Westergasfabriek – Amsterdam (Holland Festival) – 23 juni 2023
In mijn laatste verslag naar aanleiding van het uitbrengen van ‘The Collection’, met daarin alle albums die Meredith Monk uitbracht bij ECM Records, kwam reeds naar voren dat Monk zich blijft vernieuwen. Zo speelt in haar meest recente werken instrumentele muziek een grotere rol dan in haar vroege stukken. Iets dat ook geldt voor ‘Indra’s Net’ dat gisterenavond zijn wereldpremière beleefde tijdens het Holland Festival. Monk begon er reeds aan in 2010, sinds 2020 werkt ze eraan met haar ensemble, natuurlijk onderbroken door de pandemie en nu was dus eindelijk het moment daar.
“For many years I have been interested in creating work that can serve as an antidote to the fragmentation, disconnection and uncertainty of contemporary life. Responding to the fragility of Earth’s ecology, I began a trilogy of pieces dedicated to our relationship with the natural world”. Monk doelt hiermee allereerst op ‘On Behalf of Nature’ uit 2013, tevens het tot nu toe laatste album dat ze bij ECM Records uitbracht, vervolgens op ‘Cellular Songs’, waarvan de muziek naar mijn weten nog niet is uitgebracht en tot slot op dit ‘Indra’s Net’. Voor dit laatste stuk liet ze zich inspireren door een verhaal uit de hindoe mythologie over de verlichte koning Indra die een net spande over het universum met op ieder knooppunt een juweel dat alle anderen reflecteert: “illuminating the principle of interdependence among all living things”.

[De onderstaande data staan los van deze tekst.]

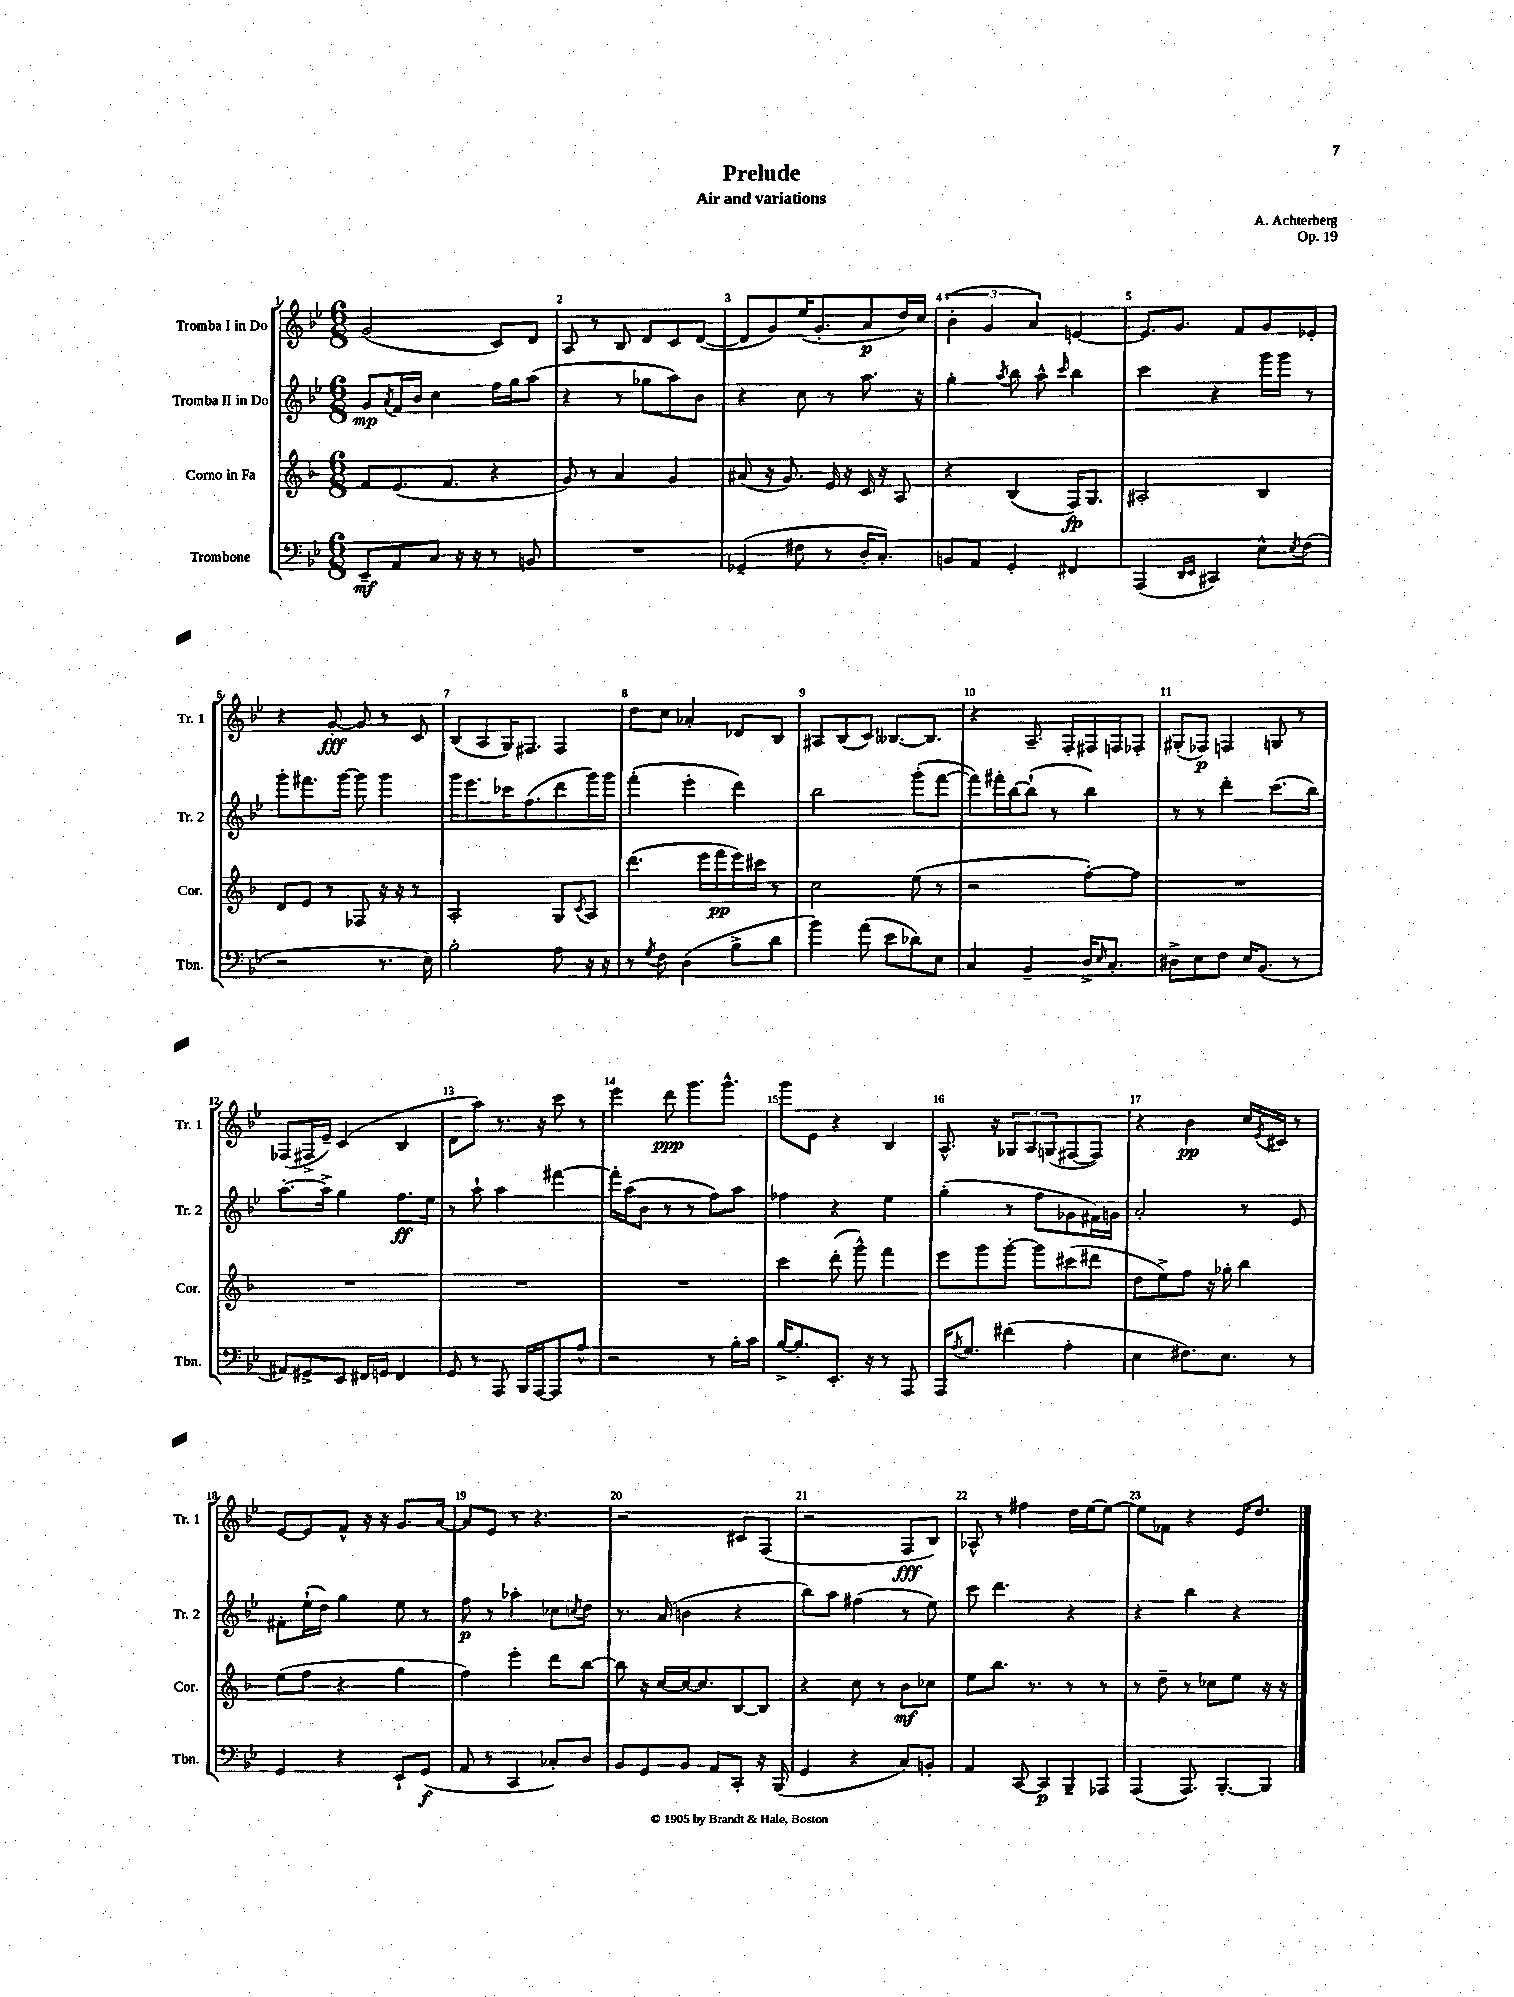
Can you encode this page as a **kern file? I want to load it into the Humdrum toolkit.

**kern	**kern	**kern	**kern
*staff4	*staff3	*staff2	*staff1
*clefF4	*clefG2	*clefG2	*clefG2
*k[b-e-]	*k[b-]	*k[b-e-]	*k[b-e-]
*M6/8	*M6/8	*M6/8	*M6/8
8EE-~/L	8f/L	8g/L	(2g/
.	.	8qa/	.
8AA/	(8.e/	16f/L	.
.	.	16b-/JJ	.
8C/J	.	4cc\	.
.	8.f/J	.	.
16r	.	.	.
16r	.	.	.
8r	4r	16ff\LL	8c/L)
.	.	16gg\J	.
8BB/	.	(8aa\J	8d/J
=	=	=	=
2.r	8g/)	4r	8A/
.	8r	.	8r
.	4a/	8r	8B-/
.	.	8gg-\L	8d/L
.	4g/	8aa\)	8c/
.	.	8b-\J	([8d/J
=	=	=	=
(4GG-~/	(8a#/	4r	8d/]L
.	16r	.	8g/)
.	8.g/)	.	.
8F#\	.	8cc\	(16ee-/K
.	.	.	8.g'/
8r	16e/	8r	.
.	16r	.	.
16D'/LK	16c/	8.aa\	8a/
8.C'/J)	16r	.	.
.	8A/	.	16dd/L)
.	.	16r	16cc/JJ
=	=	=	=
8BB/L	4r	4gg'\	(6b-'\
8AA/J	.	.	.
.	.	.	6g/
.	.	8qaa/	.
4GG'/	(4B-/	8bb-\	.
.	.	.	6a/)
.	.	8aa^^\	.
.	.	16qqccc/	.
4FF#/	16F/LK)	4bb-\	[4e/
.	8.G/J	.	.
=	=	=	=
(4AAA/	2A#'/	4ccc\	8.e/]L
.	.	.	8.g/J
16qqDD/LL	.	.	.
16qqEE-/JJ	.	.	.
4CC#/)	.	4r	.
.	.	.	8f/L
8E-^^\L	4B-/	16ggg\LL	8g/
.	.	16ggg\JJ	.
8qE-/	.	.	.
(8F\J	.	8r	8e-'/J
=	=	=	=
2r	8d/L	8ggg'\L	4r
.	8e/J	8.fff#\	.
.	8r	.	[8g'/
.	.	[16ggg\Jk	.
.	8F-/	8ggg\]	8g/]
8.r	16r	4ggg\	8r
.	16r	.	.
.	8r	.	8c/
16E-\)	.	.	.
=	=	=	=
2B-'\	2A'/	16ggg\LK	(8B-/L
.	.	8.eee-\	.
.	.	.	8A/
.	.	16ccc-\K	16G/K)
.	.	(8.ff\	8.F#/J
8A\	8G/L	8ddd\	4F#/
.	8qc/	.	.
16r	8A/J	16ggg\L)	.
16r	.	16ggg\JJ	.
=	=	=	=
8r	(4.ddd\	(4fff'\	8dd\L
8qG/	.	.	.
8F\	.	.	8cc\J
(4D\	.	4eee-'\	4a-'/
.	16eee\LL	.	.
.	16fff\	.	.
8B-^\L	16eee\)	4ddd\)	8d-/L
.	16ccc#\JJ	.	.
8d\J	8r	.	8B-/J
=	=	=	=
4b-\)	2cc\	2bb-\	8A#/L
.	.	.	(8B-/
(8a\	.	.	8c/J)
8e-\L	.	.	[8.B--/L
8d-\)	(8ee\	(8ggg'\L	.
.	.	.	8.B--/]J
8E-\J	8r	[8fff\J	.
=	=	=	=
4C/	2r	8fff\]L)	4r
.	.	16fff#'\L	.
.	.	[16bb-\J	.
4BB-~/	.	(8bb-`\]J	8.A~/
.	.	8r	.
.	.	.	16F'/LL
16D^/LK	[8ff'\L)	4bb-\)	16F#/
16qqE-/	.	.	.
8.C'/J	.	.	16F/J
.	8ff\]J	.	8F-'/J
=	=	=	=
8D#^\L	2.r	8r	(8G#'/L
8E-\	.	8r	8F-/J)
8F\J	.	4ddd'\	4F/
16E-/LK	.	.	.
(8.BB-/J	.	.	.
.	.	(8.ccc\L	8G/
8r	.	.	8r
.	.	16bb-\Jk)	.
=	=	=	=
8AA#/L)	2.r	[8.aa'\L	(8F-/L
8GG#^/	.	.	16F#^/L
.	.	16aa^\]Jk	16e-~/JJ)
8EE-/J	.	4gg\	(4c/
16FF#/LL	.	.	.
16GG/JJ	.	.	.
4FF#/	.	8.ff\L	4B-/
.	.	16ee-\Jk	.
=	=	=	=
8GG/	2.r	8r	8d\L
8r	.	8aa`\	8aa\J)
8AAA/	.	4aa\	8.r
16BBB-/LL	.	.	.
[16AAA/J	.	.	16r
8AAA/]	.	[4fff#\	8ccc\
8A^^/J	.	.	8r
=	=	=	=
2r	2.r	16fff#'\]LL	4eee-\
.	.	(16aa\J	.
.	.	8b-\J	.
.	.	8r	8ddd\
.	.	8r	8.ggg\L
8r	.	8ff\L)	.
.	.	.	8.ggg^^\J
16B-'\LL	.	8aa\J	.
16c\JJ	.	.	.
=	=	=	=
[16B-^/LK	4ccc\	4ff-\	8ggg\L
8.B-'/]	.	.	.
.	.	.	8e-\J
8.EE-'/J	(8ddd'\	4r	4r
.	8ggg^^\)	.	.
16r	.	.	.
8r	4fff\	4ee-\	4B-/
8AAA/	.	.	.
=	=	=	=
16AAA/LK	8eee\L	(4gg'\	8.A^^/
8qA/	.	.	.
8.G/J	.	.	.
.	8ggg\	.	.
.	.	.	16r
(4f#\	[8ggg'\J	8r	12G-/L
.	.	.	12A/
.	8ggg\]L	8ff\L	.
.	.	.	(12G/
4A'\	(8ccc#\	8g-\	[8F#/
.	8ddd#\J	16f#\L)	8F#/]J)
.	.	16g\JJ	.
=	=	=	=
4E-\	8dd\L	2a'/	4r
.	8ee^\)	.	.
8.F#\L)	8ff\J	.	4b-\
.	16r	.	.
8.E-\J	16gg-'\	.	.
.	4bb-\	8r	16cc/LL
.	.	.	8qe-/
.	.	.	16c#/JJ
8r	.	8e-/	8r
=	=	=	=
4GG/	(8ee\L	8f#'\L	[8e-/L
.	8ff\J	(16ee-`\L	8e-/]
.	.	16dd\JJ)	.
4r	4r	4gg\	8f^^/J
.	.	.	16r
.	.	.	16r
8EE-`/L	4gg\	8ee-\	8.g/L
(8GG/J	.	8r	.
.	.	.	[16a/Jk
=	=	=	=
8AA/	4ff\)	8ff\	8a/]L
8r	.	8r	8e-/J
4CC/	4eee'\	4aa-'\	8r
.	.	.	4.r
8C-'/L)	8ddd\L	8cc-\L	.
.	.	8qcc/	.
8D/J	[8bb-\J	8dd\J	.
=	=	=	=
8BB-/L	8bb-\]	8.r	2r
8GG/	16r	.	.
.	[16cc/LL	(16a/	.
8BB-/J	16cc/_J	4b\	.
.	8.cc/]	.	.
8AA/L	.	.	.
8CC'/J	[8B-/	4r	8c#/L
16r	8B-/]J	.	(8F/J
(16BBB-/	.	.	.
=	=	=	=
4GG/	4r	8bb-\L)	2r
.	.	8aa\J	.
4r	8cc\	(4ff#\	.
.	8r	.	.
8C/L)	8b-\L	8r	8F/L
8BB'/J	8cc-\J	8ee-\)	8B-/J)
=	=	=	=
4AA/	8ee\L	8ccc\	8A-^^/
.	8.bb-\J	4.ddd\	8r
[8CC/	.	.	4ff#\
.	8.r	.	.
8CC/]L	.	.	.
8BBB-~/	8r	4r	16dd\LL
.	.	.	[16ee-\J
8AAA-/J	8r	.	8ee-\_J
=	=	=	=
(4AAA/	8r	4r	8ee-\]L
.	8dd~\	.	8f-\J
8.AAA/)	8r	4bb-\	4r
.	8cc-\L	.	.
[8.BBB-'/L	.	.	.
.	8ee\J	4r	16e-/LK
.	.	.	8.dd/J
8BBB-/]J	16r	.	.
.	16r	.	.
==	==	==	==
*-	*-	*-	*-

Zoals gebruikelijk bij Monk hebben we ook hier weer te maken met ‘Gesamtkunst’, waarin muziek en zang samen gaan met bewegingstheater, film en architectuur. Zo werkt Monk hier heel duidelijk, naar analogie van dat net, met structuren. De zangers, zestien in totaal, acht in het wit en acht in het zwart, lopen in cirkels en vormen figuren. We zien het extra duidelijk terug in de projecties, waarbij ze van bovenaf worden gefilmd. Maar ook in de opstelling van de musici zit dat gestructureerde. In een halve cirkel zitten links de strijkers, toetsen en harp, dan volgen twee percussionisten aan weerskanten van het scherm, waarna we zeven blazers ontmoeten. In totaal ook zestien.
Van de twee groepen zangers zijn die in het wit het meest actief. Dat is het kernteam rondom Monk zelf. De zangers in het zwart komen gaandeweg de anderhalf uur dat het stuk duurt steeds vaker aan bod, maar spelen wel duidelijk een bijrol. Qua zang is dit stuk ook weer typisch Monk, wat allereerst betekent dat ook in ‘Indra’s Net’ tekst totaal geen rol speelt. En ondanks dat wordt er toch wel degelijk een verhaal vertelt en beleven we dat als luisteraars ook als zodanig, bijvoorbeeld middels de nodige ‘dialogen’. En het blijft verbluffend, zeker live en met behulp van de prachtige akoestiek van de gashouder, die prachtige klankwereld die Monk weet te creëren en die zeker recht doet aan de gedachte die achter dit stuk zit.
Zoals gezegd, speelt de muziek echter ook een grote rol, met zeker voor Monk’s doen een uitgebreid ensemble. Soms duidelijk ondersteunend aan de zang, maar op een aantal momenten ook op geheel eigen wijze Monk’s gedachtewereld verklankend. Met diezelfde subtiliteit en overredingskracht als we inmiddels van haar gewend zijn.